CREVE COEUR • Just a day before German conglomerate Bayer’s announcement of a $66 billion deal for Monsanto, hundreds of agriculture technology entrepreneurs and investors gathered within sight of the seed company’s sprawling campus.
The people from around the world who make their way to the Donald Danforth Plant Science Center for the annual Ag Innovation Showcase are a testament to the ecosystem the St. Louis region has managed to build around ag-tech, helped in no small part by the presence of one of the giants in the industry.
More than 4,100 people in the region work at Creve Coeur-based Monsanto, and many of the young companies trying to commercialize new plant science technologies view the company as a potential partner or acquirer. The startups recruit from Monsanto, and vice versa, and the company’s charitable arm, the Monsanto Fund, donated land and provided the money for the construction of the Danforth Center, one of the premier institutes for plant research.
Now, the largest private company in the region’s biotech industry may soon be less local. German drug and plant chemical giant Bayer announced Wednesday it would buy Monsanto for $66 billion.
Attendees at the ag-tech conference this week were well aware that a deal between Bayer and Monsanto might soon be announced. Two other megadeals had already been announced in the agriculture industry in the last year.
“It was basically mentioned in every conversation,” said Nathan Kurtz, who heads entrepreneurship programs for the Kansas City-based Ewing Marion Kauffman Foundation and was in town for the conference.
How the deal might ultimately affect the region’s plant science industry is unclear. Much depends on how much Bayer’s top decision-makers in Germany decide to invest in St. Louis area operations, which will include the seeds and traits headquarters for Bayer’s crop science division.
Bayer officials emphasized that it’s in their interest to keep scientific talent in the region and to help startups grow through grants, venture funds and other outreach.
“We will want to further strengthen this going forward because the core for everything biotech, seeds and traits is going to be St. Louis,” Liam Condon, the head of Bayer’s crop science division, told the Post-Dispatch. “The ecosystem you require to thrive can never just be internal. It has to be a supporting community.”
A deal is far from certain. Antitrust regulators are expected to scrutinize the transaction closely. Monsanto’s stock, already trading well below Bayer’s offer price of $128 per share on fears that regulators will block the deal, fell 2 percent Thursday to $104.22.
Even if the deal is approved and Bayer de-emphasizes the St. Louis office, people in ag-tech note that the region has more than Monsanto going for it. The Danforth Center is thriving and just opened an expansion. Research institutions such as Washington University serve as regional anchors. Food ingredient giant Bunge’s North American headquarters is expanding in Chesterfield, and one of the world’s largest seed companies, Germany-based KWS SAAT AG, set up a research shop for 75 scientists at the Danforth Center two years ago.
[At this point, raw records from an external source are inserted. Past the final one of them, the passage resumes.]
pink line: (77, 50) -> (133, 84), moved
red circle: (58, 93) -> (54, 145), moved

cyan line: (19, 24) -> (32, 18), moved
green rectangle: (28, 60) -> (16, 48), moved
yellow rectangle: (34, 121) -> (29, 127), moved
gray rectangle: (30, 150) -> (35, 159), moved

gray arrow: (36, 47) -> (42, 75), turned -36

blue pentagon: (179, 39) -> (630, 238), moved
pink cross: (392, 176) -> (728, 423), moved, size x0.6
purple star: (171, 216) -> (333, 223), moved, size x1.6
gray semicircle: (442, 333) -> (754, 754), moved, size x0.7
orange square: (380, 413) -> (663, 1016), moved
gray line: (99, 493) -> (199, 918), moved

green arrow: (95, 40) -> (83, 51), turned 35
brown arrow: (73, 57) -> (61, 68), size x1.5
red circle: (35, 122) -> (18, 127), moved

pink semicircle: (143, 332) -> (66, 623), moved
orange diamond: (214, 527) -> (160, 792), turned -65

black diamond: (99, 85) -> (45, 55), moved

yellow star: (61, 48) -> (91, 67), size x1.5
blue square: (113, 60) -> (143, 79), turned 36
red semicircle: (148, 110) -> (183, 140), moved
“When you think about the bioscience ecosystem, Monsanto has certainly been an important anchor to that but they are by no means an oasis in a desert,” said Donn Rubin, chief executive of BioSTL, which advocates for the area’s biotech industry and runs nonprofit lab space operator BioGenerator. “There is a lot of activity going on.”
Many expect Bayer to retain much of Monsanto’s scientific workforce while cutting some overlapping corporate functions. Such cuts could shake loose talent that might migrate to startups, or launch new companies.
“It’s putting talent on the market that’s high-caliber,” said Matthew Crisp, president and chief executive of Benson Hill Biosystems, which has offices in Creve Coeur and North Carolina’s Research Triangle Park. “If there’s more talent available and it’s easier to recruit, that’s only a good thing for innovation.”
As big ag companies consolidate further, Crisp sees an inevitable reduction in their research and development spending. That will add to the urgency among growers and others in the food supply chain who want more innovation and choices. St. Louis, he said, has an infrastructure for ag entrepreneurs that “is second to none.”
Technologies at companies like Benson Hill, which uses big data techniques to help analyze and sequence genes, make it far faster and easier to develop new seed and plant traits. That opens up commercialization opportunities that were previously restricted to deep-pocketed giants like Monsanto.
“Growers are eager to see more innovation and less control by a handful of players,” Crisp said.
The loss of Monsanto’s headquarters doesn’t worry the investors behind Clayton-based venture capital firm Lewis & Clark Ventures. They announced Monday they had raised $20 million to focus on ag-tech firms.
“You’d certainly rather have an independent Monsanto, but the value of Monsanto and the value of the people and the influence here in St. Louis is unlikely to change dramatically,” Lewis & Clark managing director Brian Hopcraft said Monday. “St. Louis is such a well-positioned geography and we have some great things happening here and it makes St. Louis stand out on ag-tech.”
The Kauffman Center’s Kurtz, however, said it was a legitimate question whether the loss of Monsanto’s headquarters might slow the attraction of experienced talent here.